Segment Start: EXCERPTED RECORDS

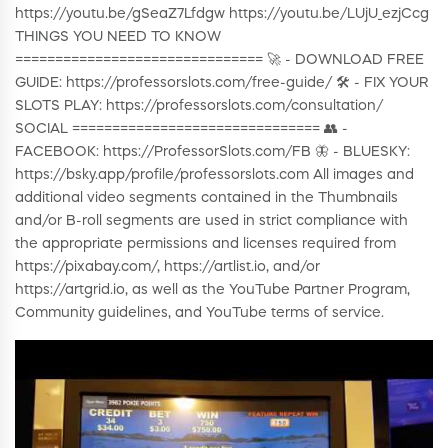
https://youtu.be/gSeaZ7Lfdgw https://youtu.be/LUjU_ezjCcg
THINGS YOU NEED TO KNOW
=============================== 🚀 - DOWNLOAD FREE
GUIDE: https://professorslots.com/free-guide/ 🛠️ - FIX YOUR
SLOTS PLAY: https://professorslots.com/consultation/
SOCIAL =============================== 👥 -
FACEBOOK: https://ProfessorSlots.com/FB 🦋 - BLUESKY:
https://bsky.app/profile/professorslots.com All images and
additional video segments contained in the Thumbnails
and/or B-roll segments are used in strict compliance with
the appropriate permissions and licenses required from
https://pixabay.com/, https://artlist.io, and/or
https://artgrid.io, as well as the YouTube Partner Program,
Community guidelines, and YouTube terms of service.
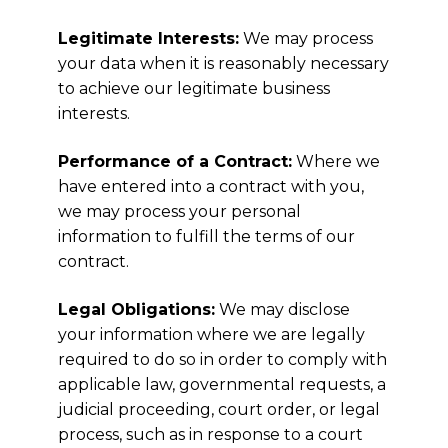
Legitimate Interests:
We may process
your data when it is reasonably necessary
to achieve our legitimate business
interests.
Performance of a Contract:
Where we
have entered into a contract with you,
we may process your personal
information to fulfill the terms of our
contract.
Legal Obligations:
We may disclose
your information where we are legally
required to do so in order to comply with
applicable law, governmental requests, a
judicial proceeding, court order, or legal
process, such as in response to a court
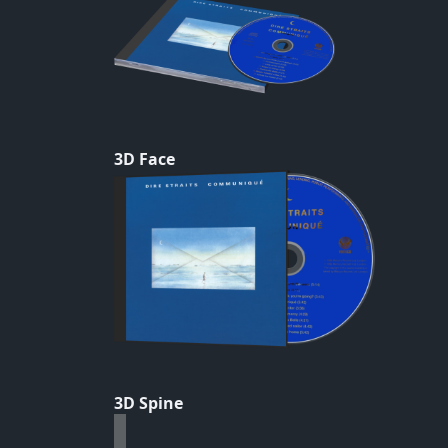
3D Face
3D Spine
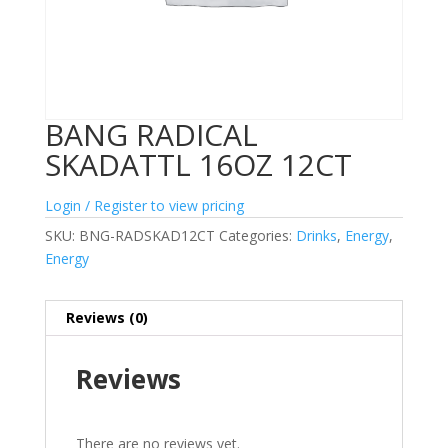
BANG RADICAL
SKADATTL 16OZ 12CT
Login / Register to view pricing
SKU:
BNG-RADSKAD12CT
Categories:
Drinks
,
Energy
,
Energy
Reviews (0)
Reviews
There are no reviews yet.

Segment End: EXCERPTED RECORDS

§ EXERCISE:
Take the records above from the line with "process, such as in response to a court" down to their last line and please copy those lines exactly, without the pictures.

§ FINISHED TASK:
process, such as in response to a court
3D Face
3D Spine
BANG RADICAL
SKADATTL 16OZ 12CT
Login / Register to view pricing
SKU:
BNG-RADSKAD12CT
Categories:
Drinks
,
Energy
,
Energy
Reviews (0)
Reviews
There are no reviews yet.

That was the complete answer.